◆ **Your objective**
Among the entries, find the lines with the string "Left" and report them.

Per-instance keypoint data
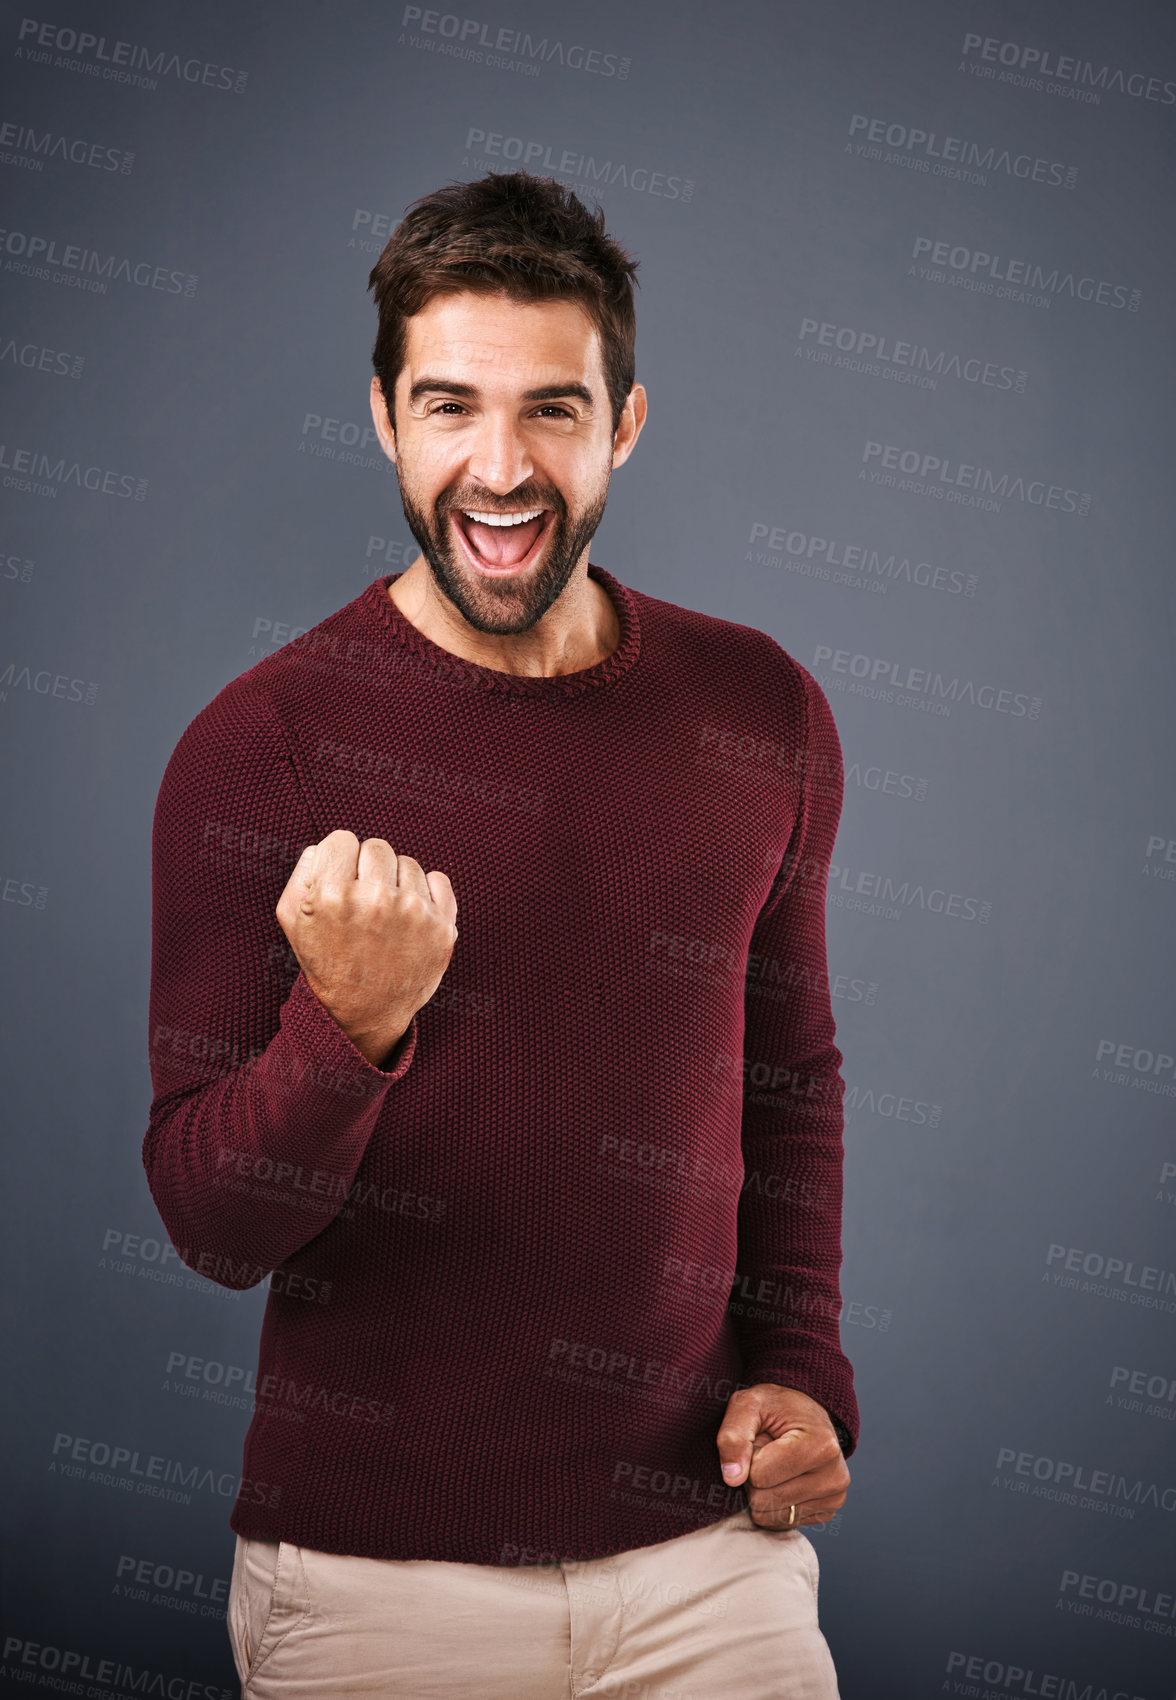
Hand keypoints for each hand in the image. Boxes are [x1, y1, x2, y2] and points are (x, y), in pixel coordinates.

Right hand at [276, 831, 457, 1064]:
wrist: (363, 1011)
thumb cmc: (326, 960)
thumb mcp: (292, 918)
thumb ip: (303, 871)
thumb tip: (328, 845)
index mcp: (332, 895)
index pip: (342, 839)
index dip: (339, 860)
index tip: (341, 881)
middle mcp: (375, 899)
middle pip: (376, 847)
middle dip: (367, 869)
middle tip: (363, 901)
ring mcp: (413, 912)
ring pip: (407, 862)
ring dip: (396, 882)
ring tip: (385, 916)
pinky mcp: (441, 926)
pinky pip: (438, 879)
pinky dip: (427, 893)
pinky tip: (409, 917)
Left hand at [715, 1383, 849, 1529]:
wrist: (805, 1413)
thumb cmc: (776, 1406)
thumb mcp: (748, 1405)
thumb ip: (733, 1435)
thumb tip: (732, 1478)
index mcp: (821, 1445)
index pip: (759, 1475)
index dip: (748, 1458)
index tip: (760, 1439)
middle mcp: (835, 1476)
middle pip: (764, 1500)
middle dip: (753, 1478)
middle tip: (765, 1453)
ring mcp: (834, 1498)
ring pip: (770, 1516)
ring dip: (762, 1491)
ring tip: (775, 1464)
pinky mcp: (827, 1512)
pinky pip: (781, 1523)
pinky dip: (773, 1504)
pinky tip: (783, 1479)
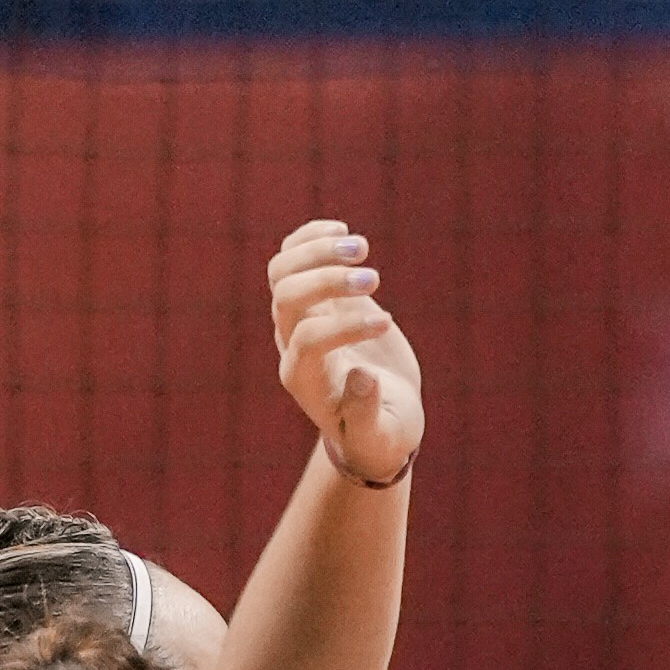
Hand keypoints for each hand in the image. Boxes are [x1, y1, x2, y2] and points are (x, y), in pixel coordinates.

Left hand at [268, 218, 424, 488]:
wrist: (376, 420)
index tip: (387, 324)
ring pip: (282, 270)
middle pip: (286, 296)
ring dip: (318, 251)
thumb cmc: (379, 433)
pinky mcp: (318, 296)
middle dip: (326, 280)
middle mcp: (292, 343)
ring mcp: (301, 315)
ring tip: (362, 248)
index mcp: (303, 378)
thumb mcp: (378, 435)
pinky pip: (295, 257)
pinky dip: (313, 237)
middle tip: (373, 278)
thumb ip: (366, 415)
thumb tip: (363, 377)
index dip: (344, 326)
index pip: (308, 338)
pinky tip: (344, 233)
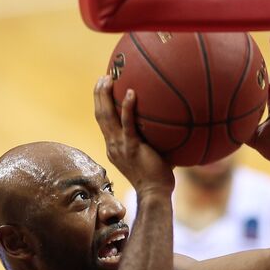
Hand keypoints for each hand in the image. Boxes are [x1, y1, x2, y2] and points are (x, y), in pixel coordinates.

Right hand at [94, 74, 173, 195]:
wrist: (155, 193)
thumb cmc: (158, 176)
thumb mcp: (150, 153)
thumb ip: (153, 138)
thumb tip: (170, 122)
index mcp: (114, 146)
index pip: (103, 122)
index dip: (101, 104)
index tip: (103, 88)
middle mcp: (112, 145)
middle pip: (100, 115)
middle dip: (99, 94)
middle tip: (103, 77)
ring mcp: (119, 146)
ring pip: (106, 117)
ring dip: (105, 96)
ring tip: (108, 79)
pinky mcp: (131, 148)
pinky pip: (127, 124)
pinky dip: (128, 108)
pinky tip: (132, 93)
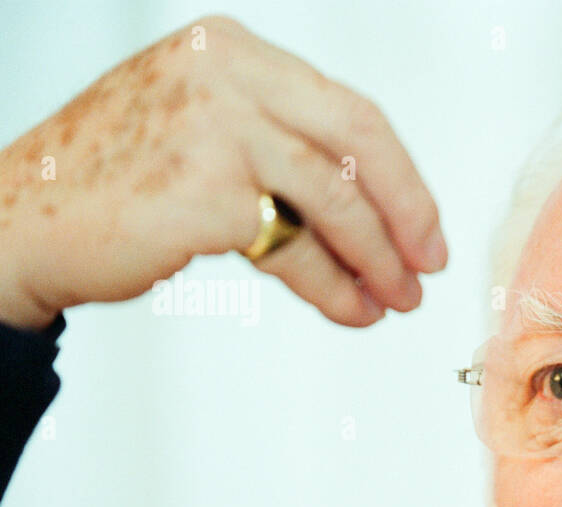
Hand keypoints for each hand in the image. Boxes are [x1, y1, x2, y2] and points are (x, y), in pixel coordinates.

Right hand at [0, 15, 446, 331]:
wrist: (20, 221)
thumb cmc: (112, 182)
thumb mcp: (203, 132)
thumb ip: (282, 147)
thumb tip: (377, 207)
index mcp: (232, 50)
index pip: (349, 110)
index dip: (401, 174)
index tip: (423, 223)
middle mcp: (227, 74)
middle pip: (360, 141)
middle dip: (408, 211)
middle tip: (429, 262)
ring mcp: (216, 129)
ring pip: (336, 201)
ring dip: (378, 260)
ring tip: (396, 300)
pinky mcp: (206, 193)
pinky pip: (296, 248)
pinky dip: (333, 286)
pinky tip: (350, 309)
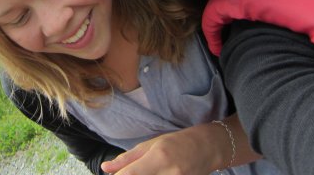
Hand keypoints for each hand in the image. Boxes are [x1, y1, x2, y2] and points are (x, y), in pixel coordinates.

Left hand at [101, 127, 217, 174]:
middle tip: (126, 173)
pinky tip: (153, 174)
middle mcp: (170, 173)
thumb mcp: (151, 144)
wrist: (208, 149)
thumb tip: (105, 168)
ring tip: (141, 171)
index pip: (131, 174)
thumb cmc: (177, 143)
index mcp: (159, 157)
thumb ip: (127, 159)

◆ **Answer below**
Left hand at [715, 1383, 849, 1529]:
Left hand at [268, 218, 424, 488]:
Left hand at [101, 127, 217, 174]:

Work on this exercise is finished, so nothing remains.